There are also significant tax advantages. The employer can deduct the SLR contribution from its corporate income tax and it does not have to pay FICA and FUTA taxes on those funds. In addition, the employee benefits by not having to pay individual income or his or her share of the FICA tax on the amount of the contribution. 19
The PLR is a major step in the right direction. Indeed, it may be a “game changer.” Many employees are burdened by large student loan obligations. The Abbott Labs and the IRS has found a way to allow employers with 401(k) plans to help them while preserving the contingent benefit prohibition. That was a nice piece of work. It will be of significant benefit to millions of young—and some not-so-young—employees encumbered with student loan debt.

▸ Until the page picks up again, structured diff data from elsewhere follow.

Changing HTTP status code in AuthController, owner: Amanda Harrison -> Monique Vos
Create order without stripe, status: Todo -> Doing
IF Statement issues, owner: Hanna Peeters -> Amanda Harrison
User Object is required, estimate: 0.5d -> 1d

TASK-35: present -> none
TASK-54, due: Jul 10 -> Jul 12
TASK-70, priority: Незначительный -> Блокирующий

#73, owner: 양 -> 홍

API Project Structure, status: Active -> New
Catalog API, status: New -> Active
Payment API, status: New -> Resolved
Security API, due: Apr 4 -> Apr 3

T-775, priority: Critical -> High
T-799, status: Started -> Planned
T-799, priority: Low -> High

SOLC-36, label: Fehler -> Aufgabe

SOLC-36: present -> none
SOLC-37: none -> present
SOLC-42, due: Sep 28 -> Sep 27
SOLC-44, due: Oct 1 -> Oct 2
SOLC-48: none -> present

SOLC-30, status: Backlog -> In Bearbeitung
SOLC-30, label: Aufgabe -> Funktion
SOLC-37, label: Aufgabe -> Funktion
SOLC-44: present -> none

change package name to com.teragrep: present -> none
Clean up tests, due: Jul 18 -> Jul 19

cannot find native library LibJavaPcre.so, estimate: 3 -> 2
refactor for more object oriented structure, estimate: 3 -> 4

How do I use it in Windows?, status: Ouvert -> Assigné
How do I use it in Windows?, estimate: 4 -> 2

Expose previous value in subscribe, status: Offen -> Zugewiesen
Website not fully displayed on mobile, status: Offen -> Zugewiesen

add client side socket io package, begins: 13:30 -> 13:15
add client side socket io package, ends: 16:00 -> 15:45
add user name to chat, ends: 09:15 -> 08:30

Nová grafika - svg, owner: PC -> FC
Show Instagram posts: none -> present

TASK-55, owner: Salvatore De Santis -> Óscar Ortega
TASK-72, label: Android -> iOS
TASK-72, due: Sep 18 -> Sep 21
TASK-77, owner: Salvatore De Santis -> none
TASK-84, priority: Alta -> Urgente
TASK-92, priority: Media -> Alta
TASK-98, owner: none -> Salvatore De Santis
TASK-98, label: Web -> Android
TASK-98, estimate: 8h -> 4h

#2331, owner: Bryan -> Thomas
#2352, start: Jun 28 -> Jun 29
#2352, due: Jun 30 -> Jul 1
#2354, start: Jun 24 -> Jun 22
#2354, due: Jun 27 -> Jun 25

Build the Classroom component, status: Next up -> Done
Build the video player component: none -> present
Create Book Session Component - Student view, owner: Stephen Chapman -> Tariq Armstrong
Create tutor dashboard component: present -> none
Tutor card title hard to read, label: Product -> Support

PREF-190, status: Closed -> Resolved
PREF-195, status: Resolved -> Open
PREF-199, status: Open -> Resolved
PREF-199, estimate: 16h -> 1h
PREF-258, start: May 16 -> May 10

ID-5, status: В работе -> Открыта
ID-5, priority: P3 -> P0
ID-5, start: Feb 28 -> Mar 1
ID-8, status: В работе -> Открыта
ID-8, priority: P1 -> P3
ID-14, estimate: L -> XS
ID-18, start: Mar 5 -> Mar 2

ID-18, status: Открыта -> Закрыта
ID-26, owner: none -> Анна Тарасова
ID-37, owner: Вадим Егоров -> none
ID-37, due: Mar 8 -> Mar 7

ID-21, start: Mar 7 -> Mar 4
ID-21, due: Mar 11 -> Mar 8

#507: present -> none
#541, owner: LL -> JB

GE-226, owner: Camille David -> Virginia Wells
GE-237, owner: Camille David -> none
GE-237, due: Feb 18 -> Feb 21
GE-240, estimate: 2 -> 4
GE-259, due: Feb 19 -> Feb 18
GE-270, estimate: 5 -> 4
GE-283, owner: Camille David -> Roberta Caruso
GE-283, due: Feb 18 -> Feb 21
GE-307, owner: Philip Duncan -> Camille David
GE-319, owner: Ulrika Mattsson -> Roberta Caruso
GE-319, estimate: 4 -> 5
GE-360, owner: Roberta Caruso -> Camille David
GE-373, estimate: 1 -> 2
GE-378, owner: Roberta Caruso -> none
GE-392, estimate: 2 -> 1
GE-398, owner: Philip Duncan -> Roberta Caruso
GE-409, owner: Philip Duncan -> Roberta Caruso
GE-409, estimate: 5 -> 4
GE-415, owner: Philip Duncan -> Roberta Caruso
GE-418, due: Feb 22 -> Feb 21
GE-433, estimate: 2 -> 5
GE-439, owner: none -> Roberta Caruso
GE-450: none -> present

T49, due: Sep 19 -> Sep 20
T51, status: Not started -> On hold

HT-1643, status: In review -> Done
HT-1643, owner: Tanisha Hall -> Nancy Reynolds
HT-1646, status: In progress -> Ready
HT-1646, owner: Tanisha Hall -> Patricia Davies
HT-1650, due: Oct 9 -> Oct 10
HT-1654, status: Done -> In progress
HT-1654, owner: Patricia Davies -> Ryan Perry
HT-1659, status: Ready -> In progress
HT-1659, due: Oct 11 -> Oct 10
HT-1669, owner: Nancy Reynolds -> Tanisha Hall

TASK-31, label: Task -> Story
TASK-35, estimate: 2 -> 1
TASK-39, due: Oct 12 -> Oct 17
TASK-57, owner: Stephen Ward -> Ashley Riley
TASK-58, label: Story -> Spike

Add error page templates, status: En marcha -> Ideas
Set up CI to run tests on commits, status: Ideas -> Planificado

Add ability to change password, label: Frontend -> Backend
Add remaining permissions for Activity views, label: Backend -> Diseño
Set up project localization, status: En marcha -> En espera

However, the PLR does not address all potential issues. Any SLR program attached to a 401(k) plan would still have to meet all of the eligibility, vesting and distribution rules, contribution limits, coverage and nondiscrimination testing requirements of the 401(k) CODA plan. It is likely that most SLR benefits will go to relatively young employees early in their careers. Such employees are likely to not contribute or will contribute less to the 401(k) plan. That could affect the chances of the plan passing the ADP and ACP nondiscrimination tests. 20 If this results in lower allowed elective deferrals and matching contribution for HCEs, there could be negative consequences.
Who the PLR Does Not Help
The recipients and potential recipients of the SLR program allowed under the PLR are the fortunate ones. They have chosen sensible majors at sound educational institutions, completed their degree requirements and found employment with an organization that sponsors a 401(k) plan with an employer matching contribution. There are many millions of other former students who have made less sensible decisions and now suffer under a mountain of student loan debt. There are also many debt-encumbered former students who work in the public sector, not-for-profit sector or for firms that do not sponsor a 401(k) plan. The PLR will do little, if anything, to help most of them.
Conclusion
Over the last few years, student loan debt repayment has emerged as the hot new benefit. However, the lack of favorable tax treatment has restricted their growth. Now that the IRS’s PLR to Abbott Labs has provided guidance on how to establish a tax-favored program, we can expect many more mainly private sector employers to adopt such programs.
Footnotes
Declaration of Conflicting Interests
The author declared no potential conflicts of interest with respect to the research, authorship, and/or publication of this article.
Funding
The author received no financial support for the research, authorship, and/or publication of this article.